Non. MCP n’a pas vocation à remplacer les API existantes mais à s’ajouter comme couche de standardisation pour les cas d’usage IA. Les API métiers continuent d’exister : un serveur MCP peut lui-même appeler ces API en arrière-plan pour exposer leurs capacités à des clients IA de façon unifiée.
Un serveur MCP peut-il servir plusieurs modèles de langage différents ?
Oui, c’est l’un des avantages centraux du protocole. Un serveur MCP est indépendant du modèle de langage utilisé côté client. Tout LLM dont l’application intègre un client MCP compatible peut interroger le même serveur, ce qui évite de multiplier les intégrations spécifiques à chaque fournisseur de modèle.
Quelle est la différence entre MCP et le RAG (Retrieval-Augmented Generation) ?

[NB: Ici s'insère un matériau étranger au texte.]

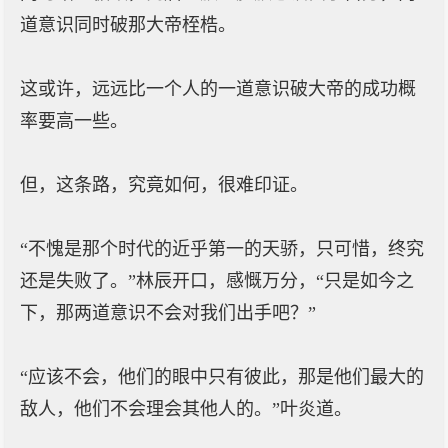
道意识同时破那大帝桎梏。
这或许，远远比一个人的一道意识破大帝的成功概
率要高一些。
但，这条路，究竟如何，很难印证。
“不愧是那个时代的近乎第一的天骄，只可惜，终究
还是失败了。”林辰开口，感慨万分，“只是如今之
下，那两道意识不会对我们出手吧？”
“应该不会，他们的眼中只有彼此，那是他们最大的
敌人，他们不会理会其他人的。”叶炎道。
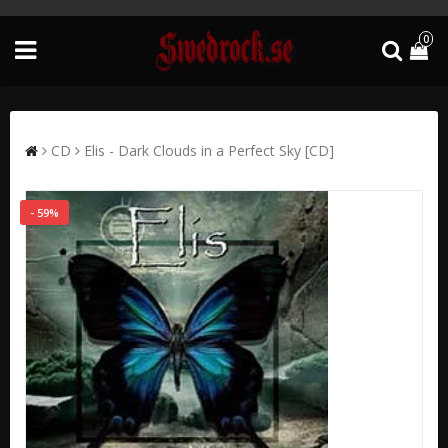
0
CD
Elis - Dark Clouds in a Perfect Sky [CD]
- 59%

Ce sont deux concepts complémentaires. Le RAG est une technique qui consiste à récupérer des documents pertinents pour enrichir le contexte d’une requête avant de la soumettre au modèle. MCP est un protocole qui standardise la façon dont cette récupération, et d’autres interactions avec des outils externes, sont réalisées. Un système RAG peut être exposé via un serveur MCP.
MCP est-il adapté aux environnements à données sensibles comme la santé ou la banque ?
Le protocole lui-même est neutre vis-à-vis de la sensibilité des données. C’est la configuration du serveur MCP, la politique de permissions, l’hébergement de l’infrastructure et le choix de la plateforme IA sous-jacente qui déterminent le niveau de sécurité réel. Dans des environnements régulés, ces choix doivent être documentés et validés par le RSSI avant tout déploiement.
Existe-t-il des outils pour tester un serveur MCP avant de le déployer en production ?
La spécification officielle de MCP est accompagnée de SDK pour plusieurs langages de programmation, ce qui permet de développer et tester des serveurs en environnement isolé. Des outils communautaires de débogage et d’inspection des échanges MCP commencent également à émerger dans l’écosystème open source autour de modelcontextprotocol.io.